If you don't cry, you don't get fed,
and if you don't steal, you're an idiot.
—Argentine tango composer Enrique Santos Discepolo, “Cambalache” (“Junk Shop”), circa 1935
A Muslim who converted to Catholicism as a young adult, Menem led the Peronists to power on a campaign strongly critical of the IMF. In what seemed an echo of the nationalistic regime of Juan Domingo Perón in the 1950s, Menem also promised to revolutionize Argentine industry, and with it, Argentine society. But once in power, Menem's main economic legacy was his sale of cumbersome government-owned enterprises at bargain prices. Despite the influx of fresh capital from those sales, the government failed to initiate badly needed infrastructure projects. Instead of the industrial “revolution” Menem promised, Argentina got such a severe liberalization of import barriers that those industries that remained intact began tottering during his term.
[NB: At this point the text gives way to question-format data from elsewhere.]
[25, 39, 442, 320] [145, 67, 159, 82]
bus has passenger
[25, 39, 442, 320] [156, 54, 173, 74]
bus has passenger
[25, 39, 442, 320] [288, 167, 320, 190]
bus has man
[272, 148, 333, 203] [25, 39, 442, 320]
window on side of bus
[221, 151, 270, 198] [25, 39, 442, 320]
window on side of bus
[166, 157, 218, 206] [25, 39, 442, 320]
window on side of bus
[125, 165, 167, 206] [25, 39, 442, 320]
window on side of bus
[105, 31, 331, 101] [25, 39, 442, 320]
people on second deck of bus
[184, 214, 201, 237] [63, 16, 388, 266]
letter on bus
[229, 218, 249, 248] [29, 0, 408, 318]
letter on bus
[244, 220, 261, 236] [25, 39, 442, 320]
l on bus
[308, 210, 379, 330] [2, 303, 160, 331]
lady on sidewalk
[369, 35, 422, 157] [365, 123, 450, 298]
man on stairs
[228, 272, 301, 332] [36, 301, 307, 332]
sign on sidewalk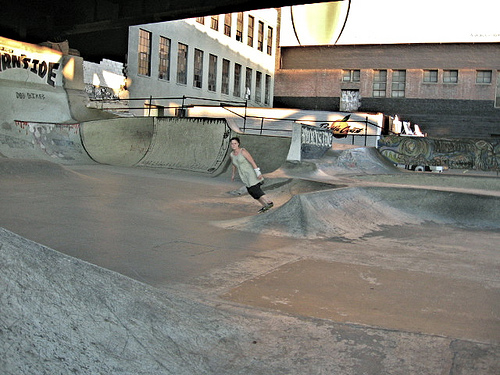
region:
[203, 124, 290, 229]
a girl is skating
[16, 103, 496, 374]
a track skating near buidings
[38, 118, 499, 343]
girl in a track skating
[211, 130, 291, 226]
girl wears green top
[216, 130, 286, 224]
girl wears black pants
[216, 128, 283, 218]
woman has a wrist band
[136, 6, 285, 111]
a building near a track skating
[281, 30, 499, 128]
a red brick on front a track skating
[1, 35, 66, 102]
black letters in front a track skating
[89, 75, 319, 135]
a ramp on side track skating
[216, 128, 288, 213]
person skateboarding on ramp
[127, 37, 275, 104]
windows on the building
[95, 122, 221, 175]
gray ramps on the ground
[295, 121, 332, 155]
words on the sign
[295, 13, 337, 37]
yellow on the roof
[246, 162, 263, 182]
white wristband on the wrist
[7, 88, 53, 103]
words on the wall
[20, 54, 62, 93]
word side on the wall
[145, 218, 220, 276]
gray square on the ground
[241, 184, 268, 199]
black shorts on the person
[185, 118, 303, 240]
a woman is skateboarding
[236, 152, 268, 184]
the woman`s wrist is bandaged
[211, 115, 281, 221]
the woman is leaning left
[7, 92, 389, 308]
the woman is at a skate park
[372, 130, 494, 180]
a mural on the wall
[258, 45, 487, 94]
the building is brown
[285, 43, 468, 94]
the building is made of bricks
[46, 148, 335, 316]
the ground is grey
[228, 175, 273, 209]
the woman`s pants are black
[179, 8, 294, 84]
the sun is on the building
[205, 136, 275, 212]
female skateboarder in urban skate park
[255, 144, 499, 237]
features in skateboard park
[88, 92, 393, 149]
railings in skateboard park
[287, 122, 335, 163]
name of skateboard park painted on a traffic barrier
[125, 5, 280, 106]
commercial industrial building with broken windows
Menem was only recently released from jail, held on charges that he profited from arms smuggling to Croatia during the 1999 war in the Balkans. Before leaving office two years ago, he spent considerable sums attempting to get re-elected. During his last year in power, the Argentine economy was already slipping into recession. To deal with the economic downturn he advocated—and continues to advocate—dollarizing the country’s economy.
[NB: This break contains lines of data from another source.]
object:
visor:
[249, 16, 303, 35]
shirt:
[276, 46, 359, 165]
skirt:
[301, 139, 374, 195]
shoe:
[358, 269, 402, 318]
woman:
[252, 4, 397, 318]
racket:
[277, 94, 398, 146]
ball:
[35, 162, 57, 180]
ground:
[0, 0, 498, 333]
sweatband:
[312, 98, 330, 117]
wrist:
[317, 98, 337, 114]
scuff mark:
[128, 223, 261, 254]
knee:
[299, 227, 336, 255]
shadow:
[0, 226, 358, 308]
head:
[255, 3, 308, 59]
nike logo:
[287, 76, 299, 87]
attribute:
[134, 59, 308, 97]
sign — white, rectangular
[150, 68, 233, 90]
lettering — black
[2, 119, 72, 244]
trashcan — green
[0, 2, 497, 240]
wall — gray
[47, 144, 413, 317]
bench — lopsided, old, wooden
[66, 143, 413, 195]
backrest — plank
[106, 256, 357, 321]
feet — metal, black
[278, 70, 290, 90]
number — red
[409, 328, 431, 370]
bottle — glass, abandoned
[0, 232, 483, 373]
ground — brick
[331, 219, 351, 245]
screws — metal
To keep the Peronists from winning yet another term in office, Fernando de la Rúa patched together a coalition of centrist and left-wing parties and campaigned on promises to rid the government of corruption. But De la Rúa quickly ran into trouble. Multi-million dollar interest payments on Argentina's debt were coming due. Brazil, Argentina's largest trade partner, devalued its currency. There were few state-owned enterprizes left to sell. The coalition began to crumble.